ENUNCIADO => Reproduza fielmente o trecho do texto abaixo sobre Xangô que vai de "Kaô, Kabecilê! Vamos" até "fossem um objeto.", incluindo os dois.

TEXTO =>
━━━━━━━━
Kaô, Kabecilê! Vamos saudar o Rei ancestral de Oyó que cruzou o oceano com seu povo no inominável navio negreiro. Por mais de 300 anos, milhões de pessoas foram humilhadas, amarradas e arrastadas, ficaram imóveis por meses, gritando, suplicando para que morressem, pois mesmo a morte era um destino melhor que aquele. Apanharam de pau e pontapé no escuro, adoeceram, morreram jogadas ao mar.

O rei chegou com seu povo sobrevivente nos portos. No Rio de Janeiro, desembarcou onde está atualmente o Museu do Amanhã, tempo que muito nos interessa, desde que acertemos as contas do passado, para um presente mais honesto. Ali, naquele cais, viu seu povo ser vendido. Dedos imundos passaram pelas gengivas de minhas antepassadas, seus seios e nádegas foram apertados. Uma língua incompreensível e um bafo podre regurgitaram abominações em seus ouvidos, como se aquelas pessoas fossem um objeto.

Em destaque, ao centro do fundo vermelho, está a ilustração de machado branco, dele saem faíscas de fogo. Dentro de alguns cultos de matrizes africanas, como o Candomblé e a Umbanda, o machado é um dos símbolos ligados a Xangô, o Orixá citado na coluna.
━━━━━━━━
DADOS FORNECIDOS =>
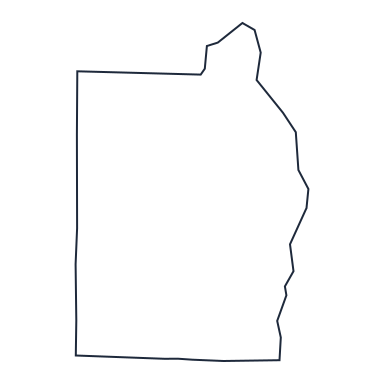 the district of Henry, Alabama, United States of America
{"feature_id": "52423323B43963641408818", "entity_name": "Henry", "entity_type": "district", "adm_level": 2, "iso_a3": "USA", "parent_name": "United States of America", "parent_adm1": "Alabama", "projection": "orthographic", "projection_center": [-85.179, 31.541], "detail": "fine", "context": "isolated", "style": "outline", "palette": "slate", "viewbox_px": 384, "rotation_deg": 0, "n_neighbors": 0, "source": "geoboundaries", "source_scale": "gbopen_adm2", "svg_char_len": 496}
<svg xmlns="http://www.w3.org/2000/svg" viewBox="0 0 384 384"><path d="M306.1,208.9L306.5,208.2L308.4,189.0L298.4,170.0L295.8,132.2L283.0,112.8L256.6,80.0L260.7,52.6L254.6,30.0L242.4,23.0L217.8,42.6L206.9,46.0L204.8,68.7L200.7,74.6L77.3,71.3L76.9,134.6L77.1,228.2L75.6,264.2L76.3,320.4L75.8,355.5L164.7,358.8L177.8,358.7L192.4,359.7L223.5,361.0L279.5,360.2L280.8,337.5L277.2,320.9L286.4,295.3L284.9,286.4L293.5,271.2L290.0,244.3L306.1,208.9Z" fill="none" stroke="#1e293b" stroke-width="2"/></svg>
━━━━━━━━
RESPOSTA =>
Kaô, Kabecilê! Vamos saudar o Rei ancestral de Oyó que cruzou o oceano com seu povo no inominável navio negreiro. Por mais de 300 anos, milhões de pessoas foram humilhadas, amarradas e arrastadas, ficaram imóveis por meses, gritando, suplicando para que morressem, pois mesmo a morte era um destino melhor que aquele. Apanharam de pau e pontapé no escuro, adoeceram, morreram jogadas ao mar.

O rei chegou com seu povo sobrevivente nos portos. No Rio de Janeiro, desembarcou onde está atualmente o Museu do Amanhã, tempo que muito nos interessa, desde que acertemos as contas do passado, para um presente mais honesto. Ali, naquele cais, viu seu povo ser vendido. Dedos imundos passaram pelas gengivas de minhas antepassadas, seus seios e nádegas foram apertados. Uma língua incompreensível e um bafo podre regurgitaram abominações em seus ouvidos, como se aquelas pessoas fossem um objeto.